Across the country, Latino turnout in 2014 was five to 20 points lower than average turnout, according to Latino Decisions, which studies Latino political participation.

Of all the Coloradans who went to the polls last November to vote in hotly contested races for Senate and governor, just 8.5 percent were Latinos, the group said. Had they voted with average rates of voter participation, some 52,000 more Latino votes would have been cast.

But doesn't this?  The data points that were brought as successful were Gardner and Coffman and only 8.5% of the votes were Latinos in a state where 21% is Latino.  Doesn't this prove a point that voter mobilization is more important than appealing to a minority group or pretending that Republican policies are accepted by the Latino community?  If 52,000 more votes were cast, could we be looking at a different election?  Udall lost by a total of 39,000 votes.  With over 24,000 voters choosing Raul Acosta as their choice instead of Udall or Gardner.  But whatever. 

But Ignacio Leon, one of the owners of the restaurant where Mr.
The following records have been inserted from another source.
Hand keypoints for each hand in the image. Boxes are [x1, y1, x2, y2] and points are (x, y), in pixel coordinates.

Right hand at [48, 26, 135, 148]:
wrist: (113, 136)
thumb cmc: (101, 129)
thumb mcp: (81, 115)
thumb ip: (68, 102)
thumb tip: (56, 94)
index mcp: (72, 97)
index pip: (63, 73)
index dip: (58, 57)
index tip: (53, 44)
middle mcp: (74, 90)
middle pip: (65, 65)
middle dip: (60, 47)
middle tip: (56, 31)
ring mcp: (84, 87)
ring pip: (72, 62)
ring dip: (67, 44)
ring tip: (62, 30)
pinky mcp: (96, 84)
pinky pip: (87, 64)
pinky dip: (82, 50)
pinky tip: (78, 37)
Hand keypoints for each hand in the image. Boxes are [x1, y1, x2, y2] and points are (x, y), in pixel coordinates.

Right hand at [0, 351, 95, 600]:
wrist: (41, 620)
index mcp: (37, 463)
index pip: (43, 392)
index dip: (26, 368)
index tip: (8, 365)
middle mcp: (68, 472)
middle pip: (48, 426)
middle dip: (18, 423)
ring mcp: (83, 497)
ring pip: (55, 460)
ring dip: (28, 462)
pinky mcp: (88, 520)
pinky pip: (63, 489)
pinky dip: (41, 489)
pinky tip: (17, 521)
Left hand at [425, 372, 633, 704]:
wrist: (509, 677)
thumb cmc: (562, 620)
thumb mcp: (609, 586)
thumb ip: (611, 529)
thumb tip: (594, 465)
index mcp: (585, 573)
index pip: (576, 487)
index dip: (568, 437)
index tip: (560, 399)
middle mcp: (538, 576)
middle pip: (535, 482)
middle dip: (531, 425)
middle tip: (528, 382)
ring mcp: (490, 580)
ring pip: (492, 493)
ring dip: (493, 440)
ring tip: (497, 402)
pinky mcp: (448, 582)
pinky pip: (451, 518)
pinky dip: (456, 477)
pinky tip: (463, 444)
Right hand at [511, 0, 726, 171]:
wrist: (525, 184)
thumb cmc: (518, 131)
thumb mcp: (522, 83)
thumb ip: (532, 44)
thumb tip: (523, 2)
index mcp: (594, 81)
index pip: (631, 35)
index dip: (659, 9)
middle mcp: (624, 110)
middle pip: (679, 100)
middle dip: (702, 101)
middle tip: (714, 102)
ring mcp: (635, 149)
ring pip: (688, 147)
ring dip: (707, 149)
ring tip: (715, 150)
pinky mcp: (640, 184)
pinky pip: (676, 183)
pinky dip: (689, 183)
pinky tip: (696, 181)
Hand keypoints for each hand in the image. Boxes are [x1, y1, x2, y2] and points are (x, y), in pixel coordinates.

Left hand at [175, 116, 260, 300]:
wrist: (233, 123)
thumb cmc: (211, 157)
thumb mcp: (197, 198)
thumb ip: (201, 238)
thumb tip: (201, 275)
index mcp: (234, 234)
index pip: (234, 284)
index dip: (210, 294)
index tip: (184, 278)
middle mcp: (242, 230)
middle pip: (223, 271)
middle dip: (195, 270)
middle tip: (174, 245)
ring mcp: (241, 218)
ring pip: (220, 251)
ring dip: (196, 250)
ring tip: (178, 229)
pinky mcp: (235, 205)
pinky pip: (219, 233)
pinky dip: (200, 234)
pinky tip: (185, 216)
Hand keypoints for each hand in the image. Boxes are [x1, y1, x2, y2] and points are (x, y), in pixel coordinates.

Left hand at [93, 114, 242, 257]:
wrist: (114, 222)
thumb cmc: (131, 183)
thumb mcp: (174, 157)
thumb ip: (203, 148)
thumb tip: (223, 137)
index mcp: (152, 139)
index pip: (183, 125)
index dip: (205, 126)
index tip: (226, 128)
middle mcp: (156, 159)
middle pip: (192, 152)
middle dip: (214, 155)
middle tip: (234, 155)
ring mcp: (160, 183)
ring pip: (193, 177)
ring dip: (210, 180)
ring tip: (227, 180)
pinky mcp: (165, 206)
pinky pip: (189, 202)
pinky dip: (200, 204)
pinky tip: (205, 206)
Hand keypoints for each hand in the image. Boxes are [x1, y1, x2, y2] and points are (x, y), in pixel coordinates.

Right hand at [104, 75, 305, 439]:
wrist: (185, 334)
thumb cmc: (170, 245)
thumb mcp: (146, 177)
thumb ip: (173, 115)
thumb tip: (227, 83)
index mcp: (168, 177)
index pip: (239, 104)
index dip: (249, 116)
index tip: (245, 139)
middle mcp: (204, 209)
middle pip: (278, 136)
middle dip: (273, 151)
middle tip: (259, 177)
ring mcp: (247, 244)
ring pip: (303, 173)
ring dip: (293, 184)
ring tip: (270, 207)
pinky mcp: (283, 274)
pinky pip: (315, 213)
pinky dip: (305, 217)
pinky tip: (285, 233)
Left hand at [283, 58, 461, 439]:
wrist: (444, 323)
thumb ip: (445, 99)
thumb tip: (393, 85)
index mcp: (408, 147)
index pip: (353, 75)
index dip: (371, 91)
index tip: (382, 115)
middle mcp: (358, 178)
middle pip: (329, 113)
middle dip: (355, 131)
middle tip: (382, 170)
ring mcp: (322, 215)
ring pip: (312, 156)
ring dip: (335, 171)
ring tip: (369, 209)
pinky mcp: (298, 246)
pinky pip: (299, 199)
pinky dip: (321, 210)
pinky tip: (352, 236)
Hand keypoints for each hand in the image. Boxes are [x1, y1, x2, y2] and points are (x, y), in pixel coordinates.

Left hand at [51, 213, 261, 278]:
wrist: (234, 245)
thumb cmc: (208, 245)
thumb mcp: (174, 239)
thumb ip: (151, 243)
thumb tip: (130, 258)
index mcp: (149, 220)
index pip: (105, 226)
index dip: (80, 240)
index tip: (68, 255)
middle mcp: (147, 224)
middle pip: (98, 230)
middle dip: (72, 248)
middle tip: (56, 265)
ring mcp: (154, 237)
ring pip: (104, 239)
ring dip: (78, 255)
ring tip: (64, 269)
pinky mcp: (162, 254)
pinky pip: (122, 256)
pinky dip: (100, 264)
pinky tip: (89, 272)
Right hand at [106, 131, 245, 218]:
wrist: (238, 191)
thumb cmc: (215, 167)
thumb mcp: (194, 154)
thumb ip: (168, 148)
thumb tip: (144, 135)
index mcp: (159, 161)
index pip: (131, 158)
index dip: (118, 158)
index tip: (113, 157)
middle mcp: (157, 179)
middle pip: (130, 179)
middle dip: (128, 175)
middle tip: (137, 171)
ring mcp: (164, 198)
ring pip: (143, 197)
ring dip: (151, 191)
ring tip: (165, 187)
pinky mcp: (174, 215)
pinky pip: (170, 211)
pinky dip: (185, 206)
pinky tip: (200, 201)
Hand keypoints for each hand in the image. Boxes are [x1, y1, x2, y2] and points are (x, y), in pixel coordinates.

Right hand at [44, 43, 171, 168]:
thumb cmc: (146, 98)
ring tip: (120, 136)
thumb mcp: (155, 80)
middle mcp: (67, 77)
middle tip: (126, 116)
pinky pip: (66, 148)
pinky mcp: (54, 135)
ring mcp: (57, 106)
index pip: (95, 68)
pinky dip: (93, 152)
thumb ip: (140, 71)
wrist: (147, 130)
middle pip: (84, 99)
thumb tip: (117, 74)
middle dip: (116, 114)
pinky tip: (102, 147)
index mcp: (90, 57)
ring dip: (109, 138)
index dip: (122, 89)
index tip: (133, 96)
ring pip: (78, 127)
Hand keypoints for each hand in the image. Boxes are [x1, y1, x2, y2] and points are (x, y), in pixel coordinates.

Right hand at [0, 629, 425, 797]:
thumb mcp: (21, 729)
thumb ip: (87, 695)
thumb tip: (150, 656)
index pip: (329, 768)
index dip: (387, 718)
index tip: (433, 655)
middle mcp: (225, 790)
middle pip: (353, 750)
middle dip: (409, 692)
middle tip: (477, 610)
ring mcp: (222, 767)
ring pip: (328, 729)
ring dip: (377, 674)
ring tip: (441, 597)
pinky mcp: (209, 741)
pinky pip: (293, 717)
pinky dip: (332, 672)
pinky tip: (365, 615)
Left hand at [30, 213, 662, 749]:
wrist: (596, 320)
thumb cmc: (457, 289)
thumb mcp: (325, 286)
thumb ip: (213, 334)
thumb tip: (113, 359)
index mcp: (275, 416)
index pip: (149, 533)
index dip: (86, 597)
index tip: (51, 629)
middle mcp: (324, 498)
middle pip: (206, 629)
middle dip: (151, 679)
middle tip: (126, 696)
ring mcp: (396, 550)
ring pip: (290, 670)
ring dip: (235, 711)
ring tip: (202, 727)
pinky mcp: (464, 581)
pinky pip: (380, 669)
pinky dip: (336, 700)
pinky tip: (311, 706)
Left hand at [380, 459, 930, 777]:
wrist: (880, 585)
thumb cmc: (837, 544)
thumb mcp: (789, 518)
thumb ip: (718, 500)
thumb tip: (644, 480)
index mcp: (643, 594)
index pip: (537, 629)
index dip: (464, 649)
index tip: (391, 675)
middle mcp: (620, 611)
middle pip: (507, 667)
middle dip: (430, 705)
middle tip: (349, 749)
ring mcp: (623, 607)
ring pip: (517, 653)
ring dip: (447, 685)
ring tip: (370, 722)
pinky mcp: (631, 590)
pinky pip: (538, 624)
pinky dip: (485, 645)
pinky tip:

Coffman appeared this month, said he was unmoved by the politicians. He said that he cast his first ballot ever, for Mr. Obama, in 2008, but that he had been disgusted by the wobbly economy and inaction on immigration. Next year, he said, neither party would get his vote.

“I’m disappointed,” he said. “It doesn’t matter if it’s Republican or Democrat. I don’t want to vote. It doesn’t interest me now.”

And then we end with political nihilism.